_Vos tâches:_
1. Répondez aux questions suivantes à partir du texte sur les réactions aux propos du président de la République.
(a) Quel organisme se dit « choqué » ?
(b) Quelle fonction occupe Pierre Jouvet ?
(c) Selon le Crif, à quel moment Pétain a-t-il été frappé d'indignité nationale ?
2. Citez le passage du texte sur les réactions aux propos du président de la République qui commence par « Immédiatement, les propos » et se poursuit jusqu'à « porte-parole du PS. ».

++++ Texte ++++

Immédiatement, les propos du président de la République sont critiqués par l'opposition. "Pétain est un traître et un antisémite. Macron, cette fois-ci, c'est trop ! L'histoire de France n'est pas votre jouet", fustige Jean-Luc Mélenchon. Le Conseil représentatif des institutions juives de France (Crif) se dit "choqué". "La seule chose que nous retiendrons de Pétain, c'est qu'il a été, au nom du Peuple français, frappé d'indignité nationale lors de son procès en juillet 45." Ce qui devrait donc interdire tout hommage. "Rien ne justifie une telle honte", lance de son côté Benoît Hamon."Quand on préside la France, il faut se montrer un peu plus à la hauteur de son histoire." "Mais quel dégoût", s'indigne Pierre Jouvet, porte-parole du PS.

++++ Données étudiées ++++

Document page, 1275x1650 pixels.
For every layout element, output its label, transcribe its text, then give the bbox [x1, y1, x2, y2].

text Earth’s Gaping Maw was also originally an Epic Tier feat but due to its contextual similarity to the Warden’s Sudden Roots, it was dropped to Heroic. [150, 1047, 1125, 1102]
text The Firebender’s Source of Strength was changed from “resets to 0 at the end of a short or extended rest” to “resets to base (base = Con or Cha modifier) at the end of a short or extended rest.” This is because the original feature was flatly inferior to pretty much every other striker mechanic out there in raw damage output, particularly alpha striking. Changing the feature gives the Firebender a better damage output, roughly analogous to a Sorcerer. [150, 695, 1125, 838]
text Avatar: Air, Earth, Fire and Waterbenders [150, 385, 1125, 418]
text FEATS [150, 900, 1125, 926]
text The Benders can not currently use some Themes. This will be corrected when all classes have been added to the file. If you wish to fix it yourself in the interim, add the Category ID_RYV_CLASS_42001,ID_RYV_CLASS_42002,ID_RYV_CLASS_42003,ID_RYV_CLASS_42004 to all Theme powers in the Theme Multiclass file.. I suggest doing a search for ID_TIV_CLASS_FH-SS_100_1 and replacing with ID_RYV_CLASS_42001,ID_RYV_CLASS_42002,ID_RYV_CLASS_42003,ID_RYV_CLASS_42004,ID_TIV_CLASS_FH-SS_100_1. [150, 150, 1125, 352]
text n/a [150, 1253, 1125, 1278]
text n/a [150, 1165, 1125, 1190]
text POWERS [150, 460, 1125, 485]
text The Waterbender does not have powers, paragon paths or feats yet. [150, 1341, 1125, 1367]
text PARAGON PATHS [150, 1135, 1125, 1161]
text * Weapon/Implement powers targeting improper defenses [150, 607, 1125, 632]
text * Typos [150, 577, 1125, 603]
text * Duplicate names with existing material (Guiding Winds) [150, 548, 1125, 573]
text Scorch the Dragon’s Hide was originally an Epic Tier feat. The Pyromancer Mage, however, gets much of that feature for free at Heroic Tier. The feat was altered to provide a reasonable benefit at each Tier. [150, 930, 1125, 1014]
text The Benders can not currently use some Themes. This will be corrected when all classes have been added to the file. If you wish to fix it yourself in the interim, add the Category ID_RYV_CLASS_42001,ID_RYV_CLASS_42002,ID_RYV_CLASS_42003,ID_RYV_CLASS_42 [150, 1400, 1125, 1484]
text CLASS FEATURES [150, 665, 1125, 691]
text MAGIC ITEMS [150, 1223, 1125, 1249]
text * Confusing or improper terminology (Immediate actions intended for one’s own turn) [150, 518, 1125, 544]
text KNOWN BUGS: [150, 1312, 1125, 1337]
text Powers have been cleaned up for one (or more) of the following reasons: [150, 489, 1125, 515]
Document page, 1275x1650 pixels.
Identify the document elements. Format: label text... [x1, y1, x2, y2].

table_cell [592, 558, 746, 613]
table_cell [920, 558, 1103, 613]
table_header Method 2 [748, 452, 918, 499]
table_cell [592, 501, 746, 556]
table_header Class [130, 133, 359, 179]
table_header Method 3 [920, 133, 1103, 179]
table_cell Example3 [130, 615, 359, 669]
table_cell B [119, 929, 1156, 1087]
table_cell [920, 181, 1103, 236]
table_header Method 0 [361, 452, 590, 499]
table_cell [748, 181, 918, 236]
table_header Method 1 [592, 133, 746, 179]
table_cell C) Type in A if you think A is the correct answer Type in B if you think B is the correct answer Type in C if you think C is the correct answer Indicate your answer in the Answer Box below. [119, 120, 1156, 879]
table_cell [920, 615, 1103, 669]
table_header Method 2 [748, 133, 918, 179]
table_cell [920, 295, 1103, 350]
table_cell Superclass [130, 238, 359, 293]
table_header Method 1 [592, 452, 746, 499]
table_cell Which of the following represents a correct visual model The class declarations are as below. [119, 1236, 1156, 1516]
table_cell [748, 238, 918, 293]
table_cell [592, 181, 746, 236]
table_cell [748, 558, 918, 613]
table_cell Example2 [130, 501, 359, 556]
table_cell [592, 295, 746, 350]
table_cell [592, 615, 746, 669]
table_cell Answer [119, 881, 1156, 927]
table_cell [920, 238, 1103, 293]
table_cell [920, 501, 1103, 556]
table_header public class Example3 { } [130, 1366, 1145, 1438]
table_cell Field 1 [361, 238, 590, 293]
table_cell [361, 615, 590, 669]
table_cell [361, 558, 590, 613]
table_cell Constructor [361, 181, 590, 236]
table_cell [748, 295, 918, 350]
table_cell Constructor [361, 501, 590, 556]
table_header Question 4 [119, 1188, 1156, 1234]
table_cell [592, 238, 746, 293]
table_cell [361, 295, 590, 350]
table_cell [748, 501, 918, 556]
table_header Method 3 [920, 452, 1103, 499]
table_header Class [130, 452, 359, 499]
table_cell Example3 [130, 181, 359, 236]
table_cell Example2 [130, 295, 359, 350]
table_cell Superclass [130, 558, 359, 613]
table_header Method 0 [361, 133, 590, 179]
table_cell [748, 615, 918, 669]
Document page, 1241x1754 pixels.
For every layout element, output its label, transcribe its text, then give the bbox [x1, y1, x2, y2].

++++

_Réponses:_
1.
(a) Le Conseil représentatif des institutions juives de France (Crif).
(b) Il est porte-parole du PS.
(c) Lors de son procès en juillet 45.

2.
Immédiatement, les propos du président de la République sont critiqués par l'opposition. "Pétain est un traître et un antisémite. Macron, cette fois-ci, c'est trop ! L'histoire de France n'est pas votre jouet", fustige Jean-Luc Mélenchon. Le Conseil représentatif des institutions juives de France (Crif) se dit "choqué". "La seule chose que nous retiendrons de Pétain, c'est qu'il a été, au nom du Peuple français, frappé d'indignité nationale lors de son procès en juillet 45." Ce qui devrait donc interdire tout hommage. "Rien ne justifie une telle honte", lance de son côté Benoît Hamon."Quand on préside la France, il faut se montrer un peu plus à la hauteur de son histoire." "Mais quel dégoût", s'indigne Pierre Jouvet, porte-parole du PS.